For Snapchat, those headwinds have resulted in the company reporting its slowest quarterly sales growth in its history for the third quarter ended Sept. 30. The social media giant attributed the performance to declining advertising spending and increased competition, and has so far refocused its business and pulled back on capital expenditures.

However, some employers are leveraging the economic uncertainty to phase out remote-work policies and revert back to pre-pandemic operations. Tesla billionaire Elon Musk, who also now owns social media company Twitter, has been persistent in his attempts to get employees back to in-person work. Apple also asked its workers to return for at least three days a week as part of a policy it implemented in September.

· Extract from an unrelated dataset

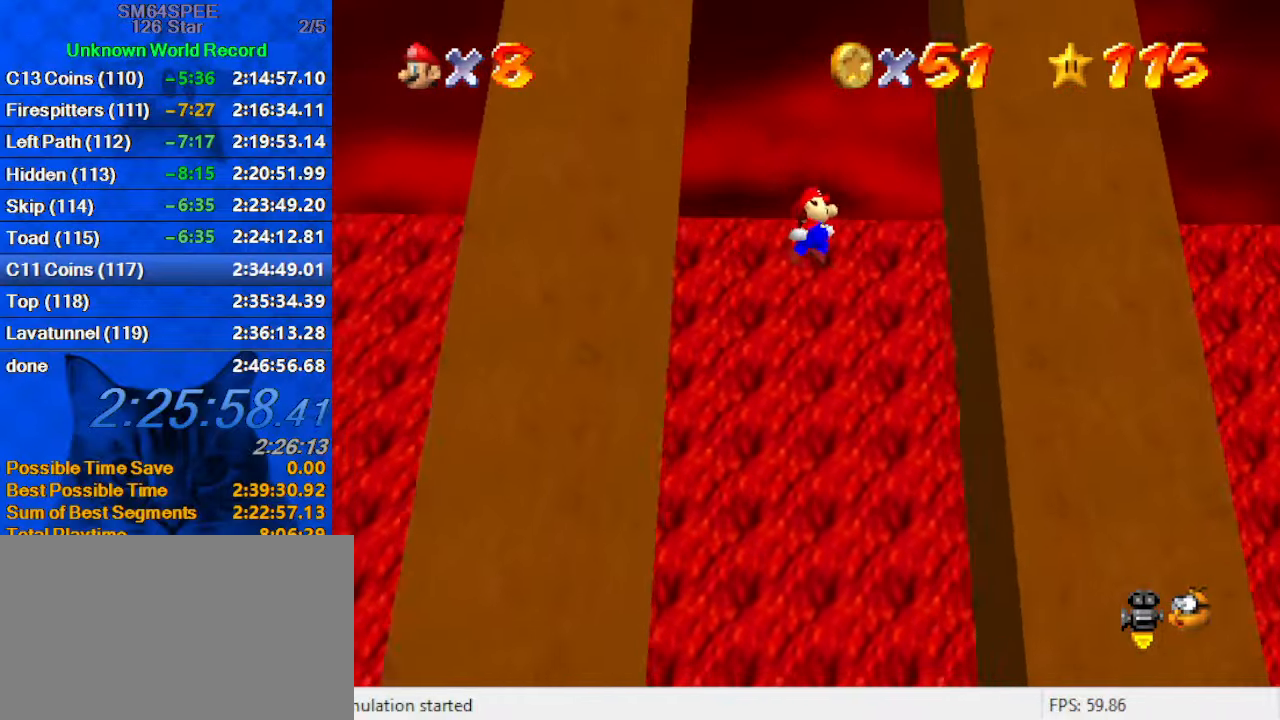
{"keys": ["shift"], "events": [[300, "shift", "down"], [400, "right", "up"]]}
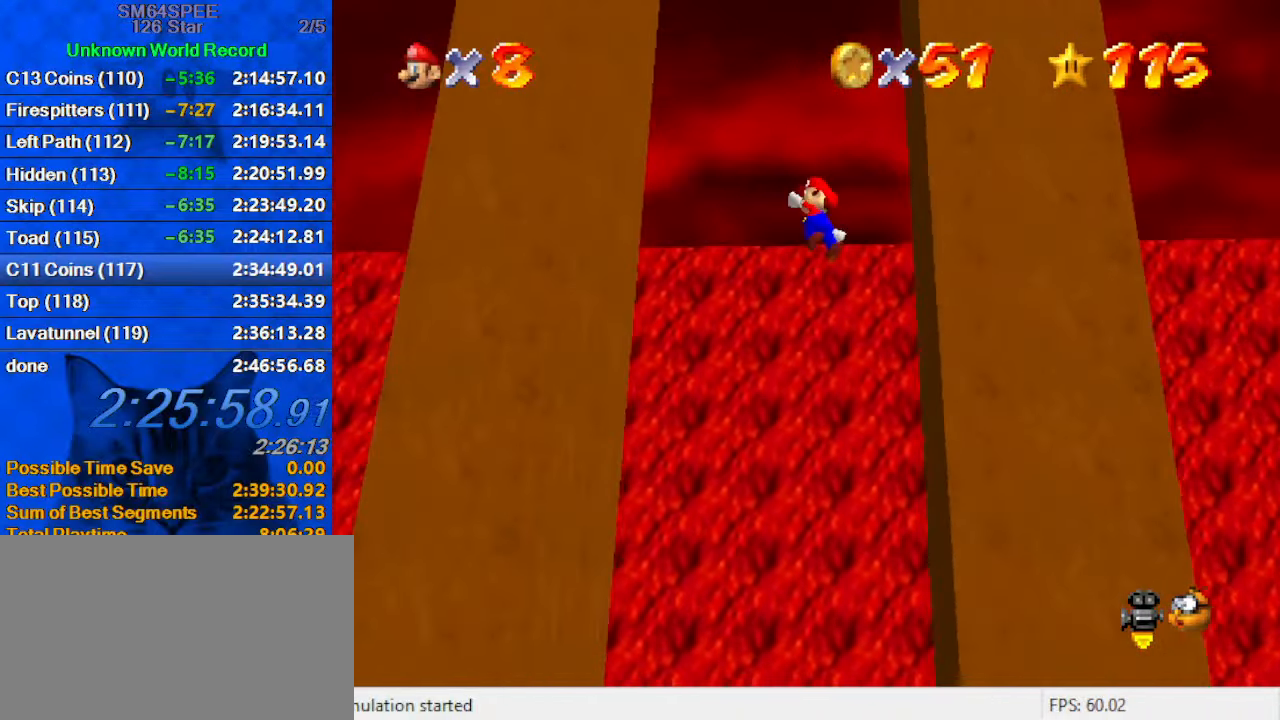
{"keys": ["left"], "events": [[34, "right", "down"], [34, "shift", "up"], [134, "left", "down"], [134, "right", "up"]]}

It laid off about 20% of its workforce in August and curb as many expenses as possible, including substantial cuts to its real estate portfolio. Last month it closed its nearly 33,300-square-foot office in the 875 Howard building more than two years before the November 2024 expiration of its lease.

Snap's four-day policy will apply to employees across all 30 of its offices around the world, according to the memo, which also said the company is developing a process for workers to request an exception.

“We’ve been working this way for so long that I’m afraid we’ve forgotten what we’ve lost — and what we could gain — by spending more time together,” Spiegel wrote. “I believe that ‘default together,’ while retaining flexibility for our team members, will help us to accelerate our growth."